Wisconsin Wanderings

Photo of rolling hills and farmland
View from the Lancaster Agricultural Research Station. Photo by UW—Madison.

As in previous summers, I want to tell you about a recent trip my husband Hanns and I took in Wisconsin. It was a short trip…we left Friday afternoon and were home by Saturday night. But we saw a lovely slice of Wisconsin.

Actually, we started in Illinois, driving to Galena late Friday afternoon. As many of you know, Galena is due west of Chicago almost to the Mississippi. It was a bustling lead-mining town – bigger than Chicago in the early 1800s – but slowly died as the lead played out and Mississippi river traffic became less important. Remaining is a beautiful 19th century town built on the bluffs of the Galena River.

We got up early on Saturday morning and toured the home of Ulysses S. Grant, Galena’s most famous past resident. We also toured the house of Elihu Washburne. American history buffs will know he was head of the powerful Committee on Appropriations in the U.S. Congress. President Grant appointed him Minister to France. Upon returning home from Paris, Galena seemed a bit smaller than before and he settled in Chicago for the remainder of his life.

After that we headed north back into Wisconsin’s Grant County, in the southwest corner of the state.  Here are all the things we did in Grant County:

  • Visited the Sinsinawa Mound and the mother house for the Sinsinawa Dominican Sisters, a teaching order (which oversees Edgewood College among other schools.) They have a beautiful church where we spent a few minutes of quiet. For the more commercially minded, they also have a lovely gift shop that includes sales of their famous home-made cinnamon rolls.
  • Stopped at the Dickeyville Grotto next to the Catholic Church. (We’ve seen this advertised while driving by on 151 and always wanted to stop.) This is a series of structures made 70-80 years ago, composed of shells, tiles, rocks, etc. It’s hard to describe without seeing it in person. It’s definitely a labor of love.
  • Had lunch in Potosi at the Potosi Brewing Company, established a century ago. Don’t miss a tour of the brewing museum.
  • Drove up the Mississippi to Cassville, a small town on the Mississippi. But in the 1840s, Cassville aspired to be the new capitol of Wisconsin. It lost out to the upstart community of Madison. But Wisconsin’s first governor, Nelson Dewey, was from Cassville and never quite let go of the dream that Cassville was going to be one of the star towns in Wisconsin. In Cassville is the state historical site of Stonefield, Governor Dewey’s home. Part of it has been turned into a small historical village, including an antique farm equipment display. We toured Governor Dewey’s home, which was built with views across the Mississippi.
  • Stopped at the Lancaster Agricultural Research Station, operated by CALS. It was late Saturday afternoon with nobody around, but we mainly stopped for the view. The photo that accompanies this blog is often on the front of the UW website…It’s taken at this location.
  • Visited Lancaster, the county seat of Grant County, which has a gorgeous courthouse.

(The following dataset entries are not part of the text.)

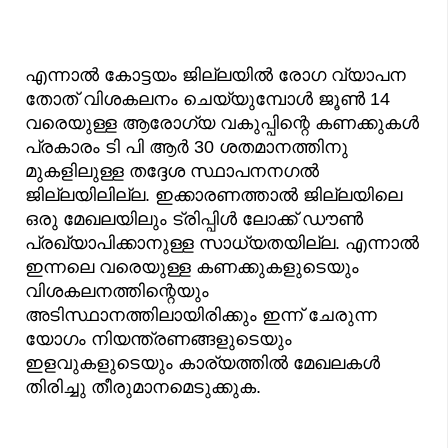
എന്നാൽ കോട്ടയം ജില്ലയിൽ രോഗ വ്യാപന
തോത് വിശകലനം ചെയ്യുമ്പോൾ ജൂൺ 14
വരെയുള്ള ആരോഗ്യ വകുപ്പിന്റെ കണക്കുകൾ
പ്രകാരം ടി പി ആർ 30 ശതമാനത്തിനു
മുകളിലുള്ള തദ്ദേശ സ്ഥാപനനഗൽ
ജില്ലയിലില്ല. ഇക്കാരണത്താൽ ജില്ലയിലെ
ഒരു മേഖലയിലും ട്രിപ്പിൾ ലോക്ക് ഡൗൺ
പ്രഖ്യാപിക്കാനുള്ള സാധ്യതയില്ല. എന്നാൽ
ഇന്നലെ വരെയുള്ള കണക്കുകളുടെയും
വിശകലനത്തിന്റെയും
അടിസ്ഥാനത്തിലായിരിക്കും ഇന്ന് ചേരുന്ന
യോഗം നിയന്ത്രണങ്ങളുടെയും
ഇളവുകളുടെയും കാര്യത്തിൽ മേഖലകൾ
തിരിച്ചു തീരുമാനമെടുക്കുക.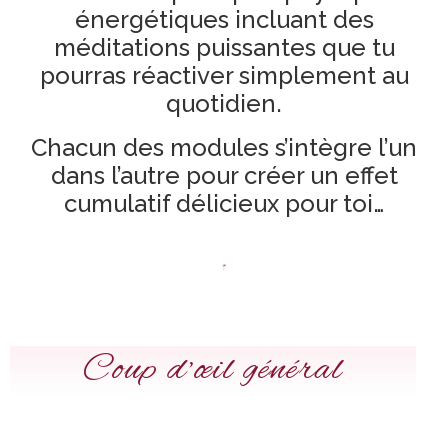
énergétiques incluant des
méditations puissantes que tu
pourras réactiver simplement au
quotidien.
Chacun des modules s’intègre l’un
dans l’autre pour créer un effet
cumulatif délicieux pour toi…
Coup d’œil général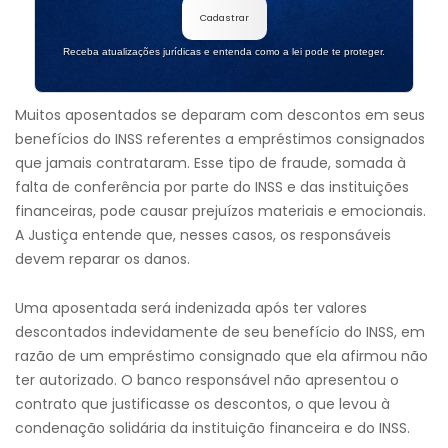
Cadastrar
Receba atualizações jurídicas e entenda como a lei pode te proteger.
Muitos aposentados se deparam com descontos em seus
benefícios do INSS referentes a empréstimos consignados
que jamais contrataram. Esse tipo de fraude, somada à
falta de conferência por parte do INSS e das instituições
financeiras, pode causar prejuízos materiais e emocionais.
A Justiça entende que, nesses casos, os responsáveis
devem reparar os danos.
Uma aposentada será indenizada após ter valores
descontados indevidamente de seu benefício do INSS, em
razão de um empréstimo consignado que ela afirmou não
ter autorizado. O banco responsável não apresentou o
contrato que justificasse os descontos, o que levou à
condenação solidária da instituição financeira e do INSS.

All of this in one day, and we didn’t even leave the county! I might note that we didn’t stop in the biggest city in Grant County, namely Platteville and the UW-Platteville campus. But we’d been there before.

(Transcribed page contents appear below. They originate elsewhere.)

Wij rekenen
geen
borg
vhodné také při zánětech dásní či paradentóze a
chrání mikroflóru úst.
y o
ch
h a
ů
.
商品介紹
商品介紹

The best part of the day was just driving through the countryside. While I know that some agricultural sectors of this state are struggling, the crops in Grant County are thriving. We saw beautiful rolling plains of contoured corn and soybean fields that stretched as far as you could see. It was a green and promising sight. And a wonderful way to spend a mini-vacation in Wisconsin.